Penataan pasar ini dilakukan sebagai tindak lanjut dari hasil peninjauan lapangan sebelumnya. Pemerintah menilai perlu adanya langkah konkret agar kondisi pasar tetap kondusif dan mendukung aktivitas ekonomi warga.
Rapat koordinasi yang digelar di Aula Kantor Wali Kota Sungai Penuh tersebut dihadiri sejumlah pejabat penting. Di antaranya Asisten I Pemerintahan dan Kesejahteraan Rakyat Dianda Putra, serta jajaran dari berbagai perangkat daerah seperti PUPR, Kesbangpol, Satpol PP, Inspektorat, Baperida, Bapenda, BPKAD, Disperindag, DPMPTSP, hingga para kepala bagian di lingkungan Setda.
Sekda Alpian menegaskan bahwa penataan pasar tidak bisa dilakukan secara parsial. Ia meminta seluruh instansi terkait untuk memperkuat sinergi agar upaya penertiban berjalan maksimal dan berkelanjutan.

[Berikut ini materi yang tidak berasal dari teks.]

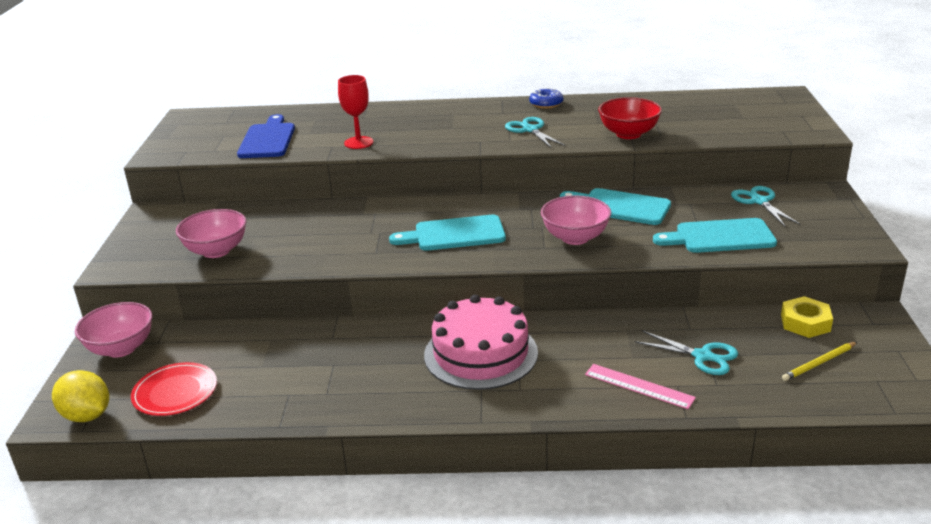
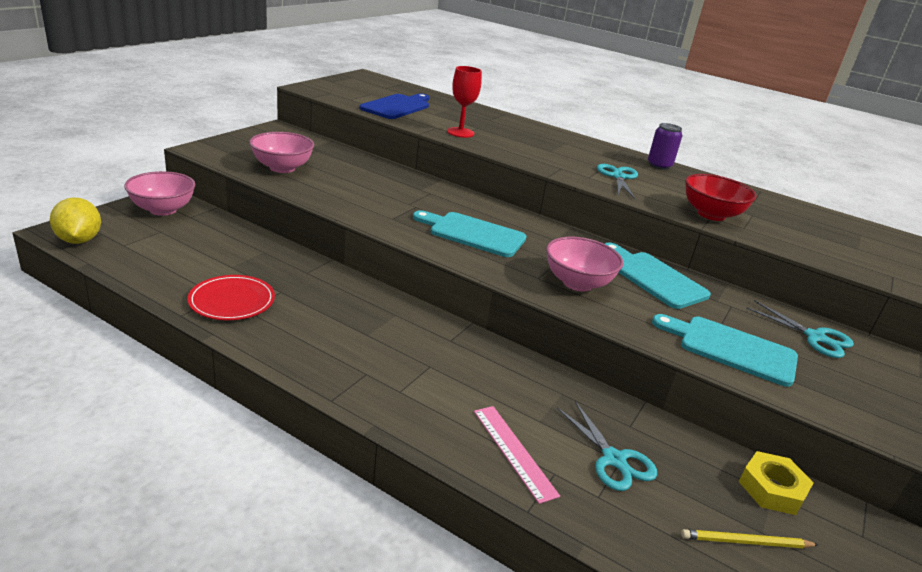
camera: 25 degrees right, 0 degrees up
(175, 392) = (151, 254): red plate -> red plate (232, 301)
(480, 353) = (404, 344): pink cake -> none
(546, 104) = (659, 165): blue donut -> purple can
(759, 201) = (814, 337): turquoise scissors -> turquoise scissors turned 120 degrees clockwise

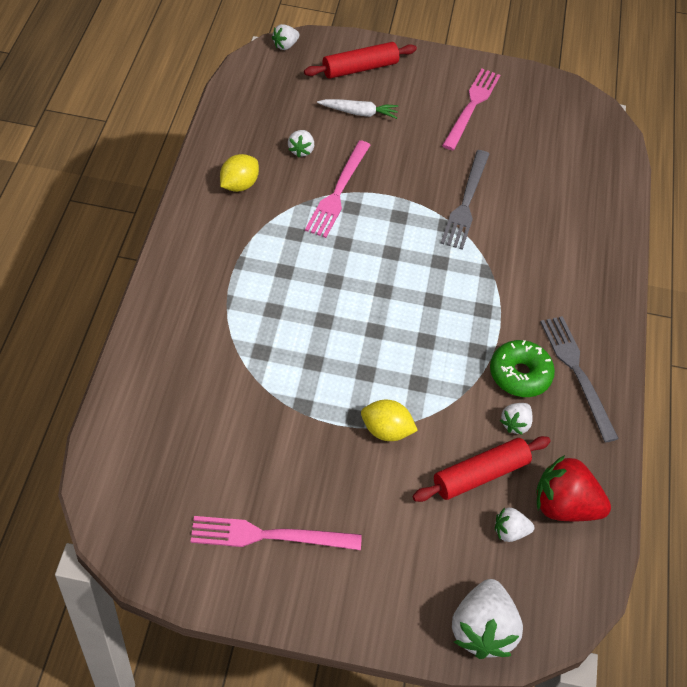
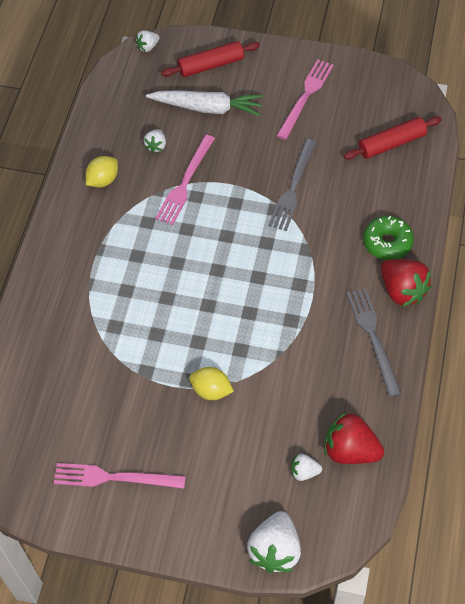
camera: 10 degrees right, 5 degrees up
(359, 113) = (207, 108): white carrot -> white carrot, size x1.69
(480, 475) = (284, 426): red rolling pin -> red rolling pin (391, 144)
(515, 424) = (317, 382): white strawberry -> none
(519, 374) = (324, 340): green donut -> green donut (387, 243)
(605, 321) = (402, 291): none -> red strawberry

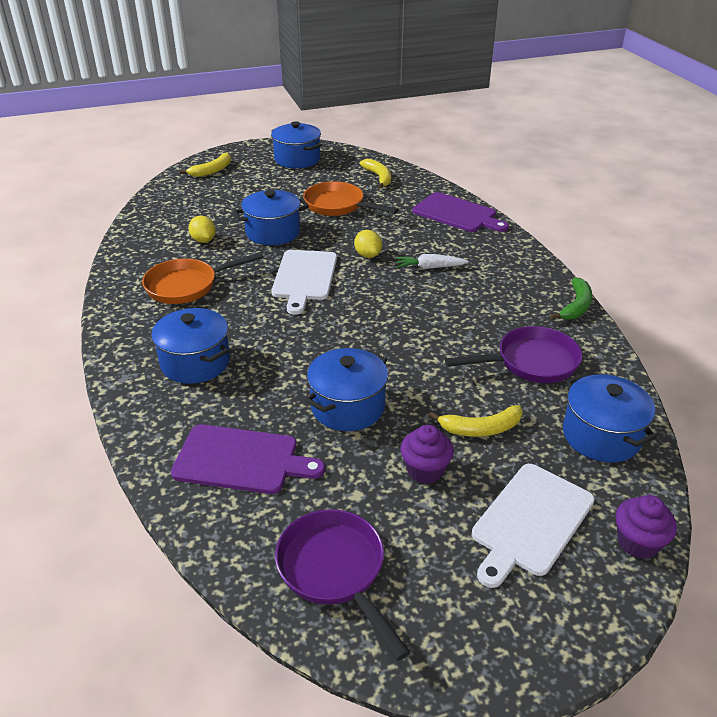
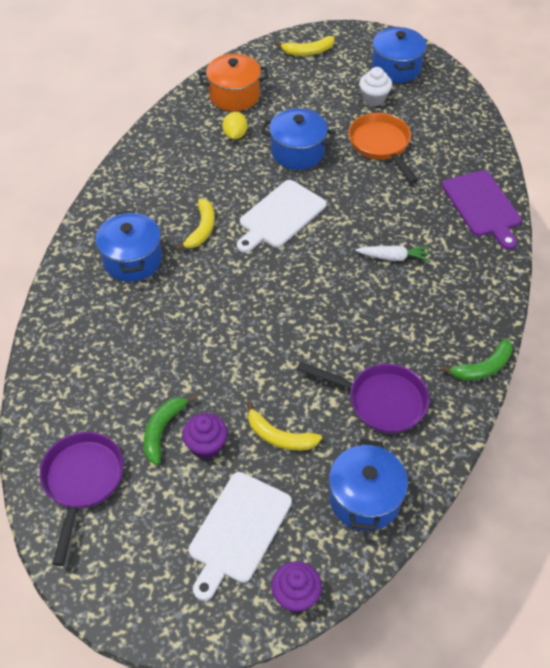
camera: 35 degrees right, 15 degrees up
(174, 216) = (234, 95): none -> orange pot
(187, 286) = (185, 180): orange pan -> none
(241, 460) = (95, 363): purple cutting board -> none
(300, 181) = (374, 99): none -> white cupcake
(347, 407) = (202, 360): blue pot -> none
(368, 255) = (354, 217): yellow lemon -> none
(370, 480) = (162, 430): none -> green banana
(378, 177) = (451, 125): yellow banana -> yellow banana (201, 229)
(429, 267) = (394, 257): white carrot -> white carrot turned 150 degrees clockwise
(530, 521) = (238, 530): white cutting board -> white cutting board turned 45 degrees counterclockwise

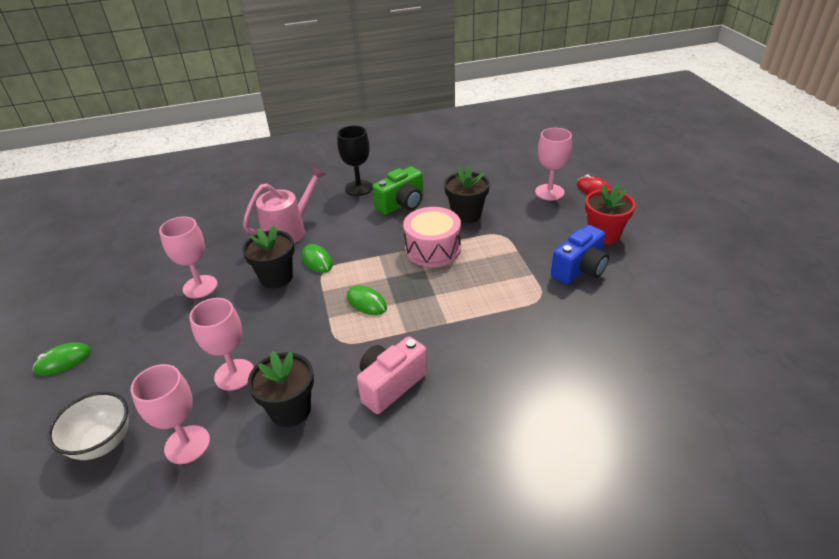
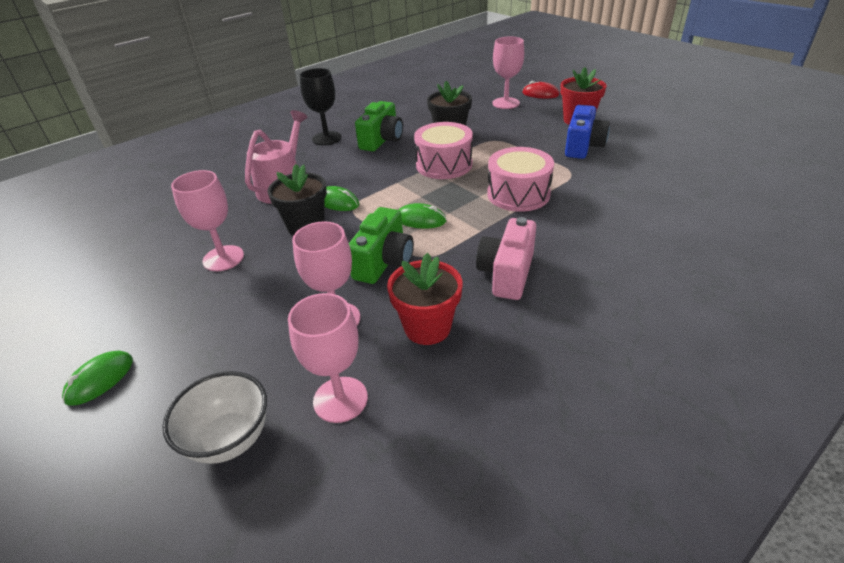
camera: 25 degrees left, 0 degrees up
(290, 410) = (427, 327): black flower pot -> red flower pot
(306, 335) = (384, 262): none -> green camera
(470, 304) = (518, 194): none -> pink drum

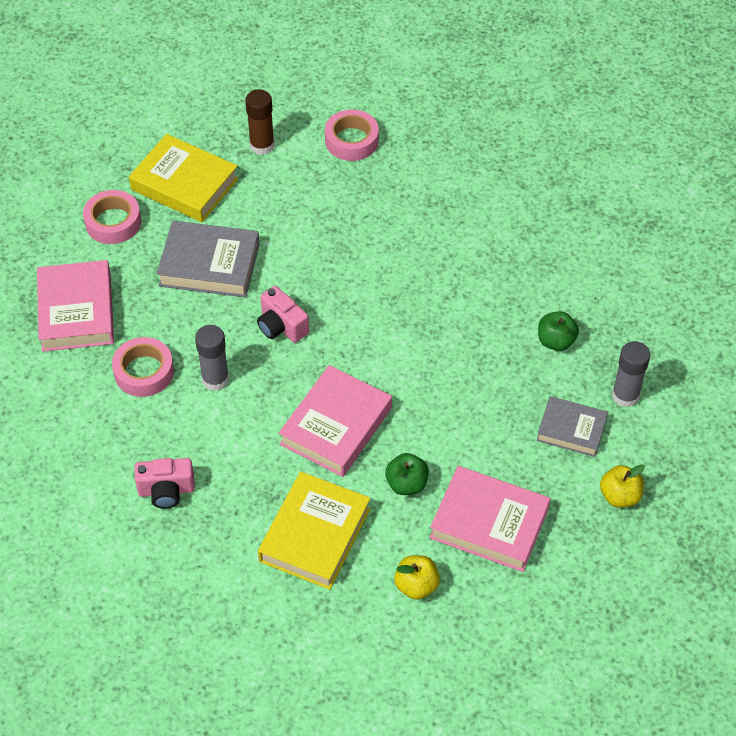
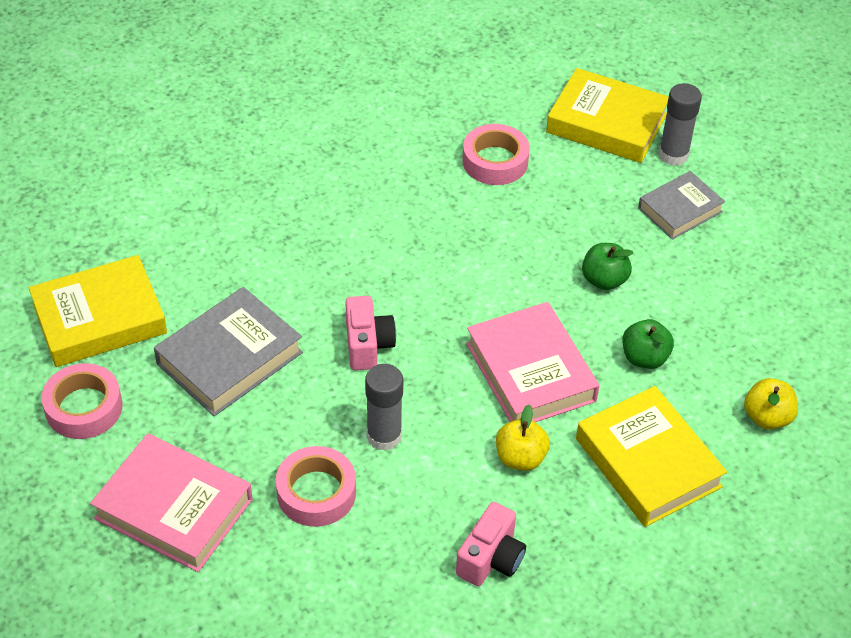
camera: 55 degrees left, 5 degrees down
(262, 145) = (119, 230): brown glue stick -> none
(281, 326) = (368, 345): pink camera -> pink camera turned 90 degrees counterclockwise
(351, 140) = (190, 161): pink tape -> pink tape (495, 161)
(489, 523) = (737, 324): pink book -> none
(556, 341) = (573, 163): green apple -> green apple (604, 280)
(617, 338) = (606, 123): none -> yellow book
(619, 496) = (777, 221): yellow apple -> yellow apple (520, 458)

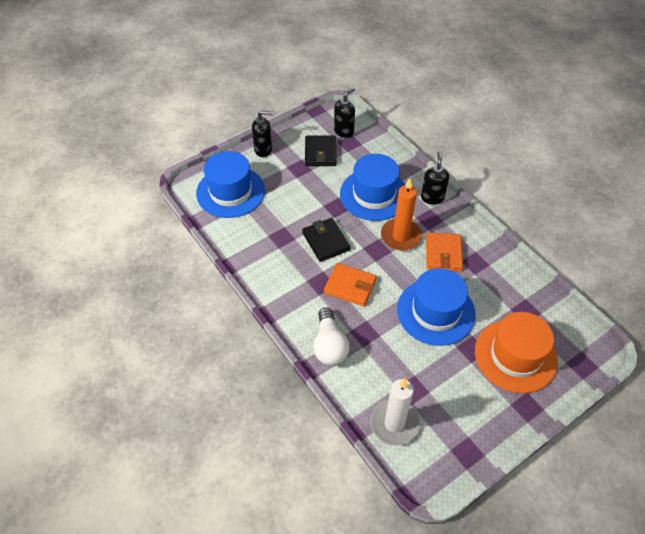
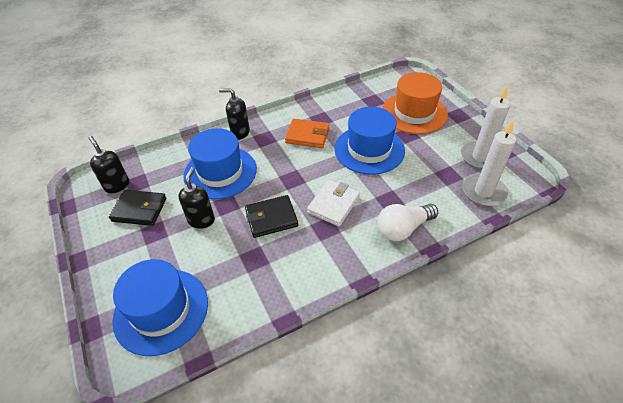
camera: 80 degrees left, 5 degrees down
(263, 150) = (104, 267): black soap dispenser -> black soap dispenser (201, 220)
(329, 345) = (403, 229): white light bulb -> white light bulb turned 150 degrees clockwise
(350, 286) = (333, 205): orange wallet -> white wallet
(400, 236) = (280, 160): orange candle -> none
(452, 426) = (480, 157): none -> white candle

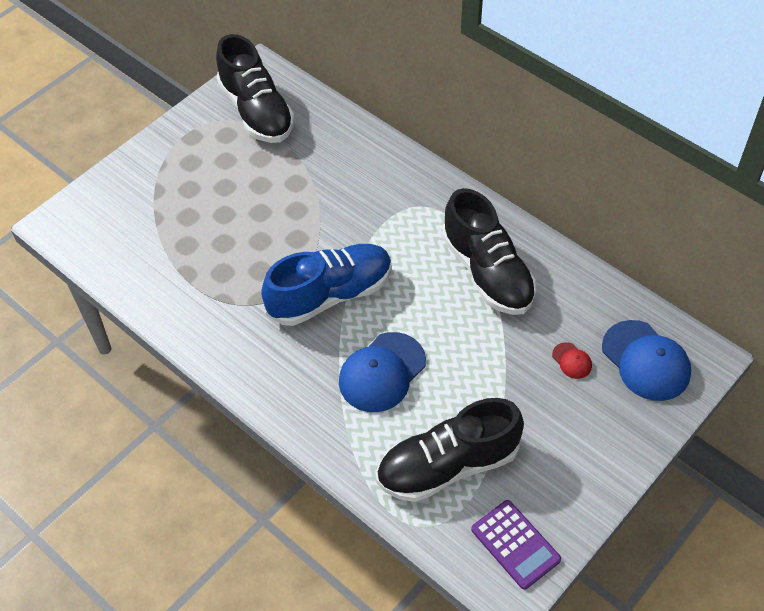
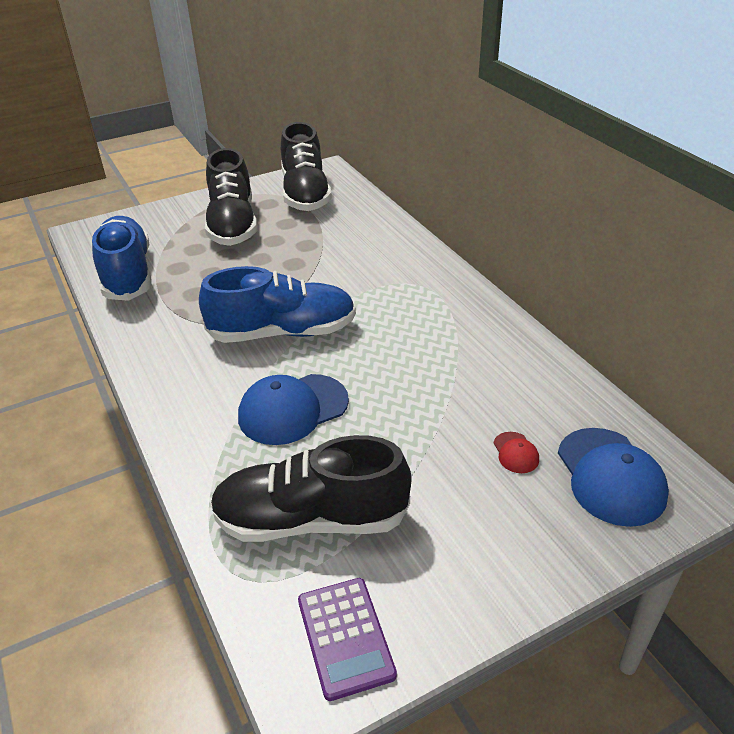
camera: 20 degrees right, 15 degrees down
(141, 266) = (127, 274): none -> blue shoe
(487, 272) = (456, 350): black shoe -> black shoe (232, 225)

Menurutnya, pasar yang tertata dengan baik akan memberikan kenyamanan bagi pedagang maupun pembeli. Selain itu, kondisi pasar yang aman dan rapi juga akan mendorong pertumbuhan ekonomi masyarakat secara langsung.
Dalam rapat tersebut juga dibahas sejumlah langkah strategis. Fokus utama mencakup penataan pedagang sesuai aturan, pengelolaan fasilitas pasar, serta upaya menjaga ketertiban umum di area pasar.
Pemerintah Kota Sungai Penuh menegaskan komitmennya untuk terus meningkatkan kualitas pengelolaan pasar. Upaya ini menjadi bagian dari strategi jangka panjang dalam menciptakan pelayanan publik yang lebih baik sekaligus memperkuat sektor ekonomi daerah.
Dengan penataan yang konsisten, diharapkan pasar di Sungai Penuh mampu menjadi pusat ekonomi yang tertib, aman, dan nyaman bagi seluruh masyarakat. (Red/Rel).
Sumber: Dinas Kominfo Kota Sungai Penuh.